Ultimately, ‘the top ceiling’ in organizational terms, is Culture. Again, becoming paralysed
waiting to ‘fix the corporate culture’ does not make sense. Fixing subcultures (‘within their
own system’) is not only possible but, most of the time, a good place to start. Today, any
successful cultural shaping or cultural transformation is bottom-up. Top down cultural
dictation is a waste of time and money.
There is the need for awareness, both in terms of limitations and possibilities, because the
history of management thinking and management practices has plenty of deceiving
propositions. Some Quality and Continuous Improvement movements have focused too much
on ‘fixing problems within the system’ and, at the same time, claiming that this will change
the culture. But if honest, the culture is never changed by these fixes. People juts become
highly proficient at fixing problems. They never go beyond the Little Doll.
In gender equality:
When we compare the types of texts for the extent to which gendered categories refer to other
identity categories, we see that for both policy issues the variety of words is much higher in
the policy plans than in the laws. The analysis of the multiple identities show that in the
policy issue Equal pay and equal treatment the Russian doll seems to be a mother.
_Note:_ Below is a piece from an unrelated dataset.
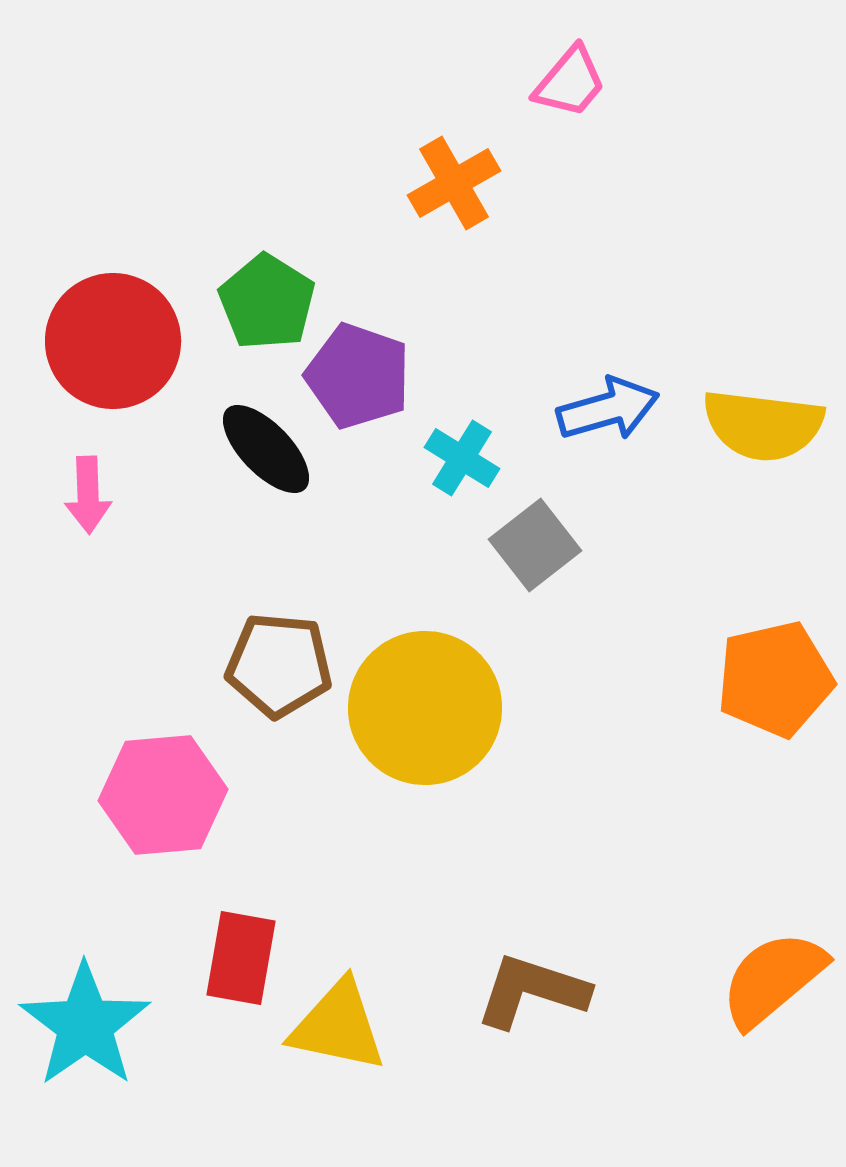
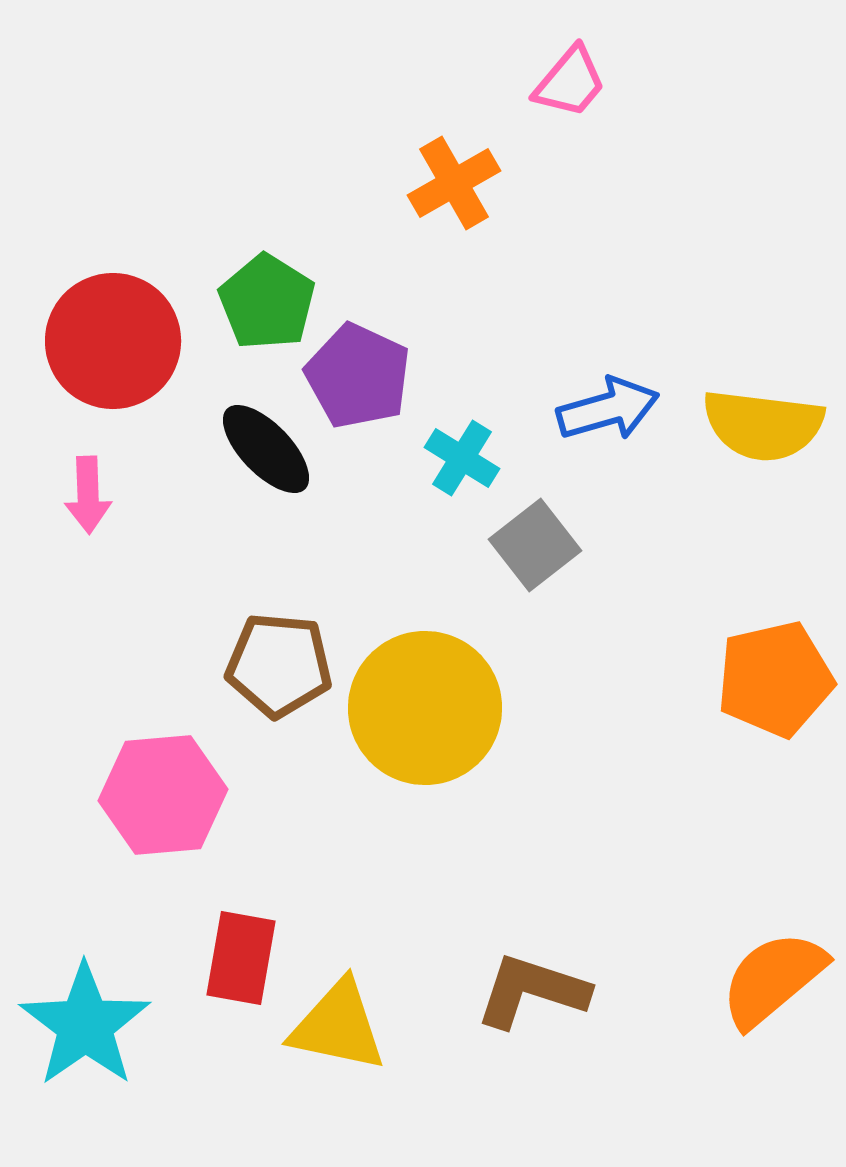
purple pentagon: rotated 6 degrees clockwise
That is, a
fair number of countries use labels that refer to both gender and parenthood.
For Domestic violence the Russian doll is a migrant woman. This means that a significant
number of the female actors that are being referred to in the policy categories also refer to
ethnic identity. In almost all of these cases the categories label an undifferentiated group of
individuals as ‘ethnic other’, namely immigrants.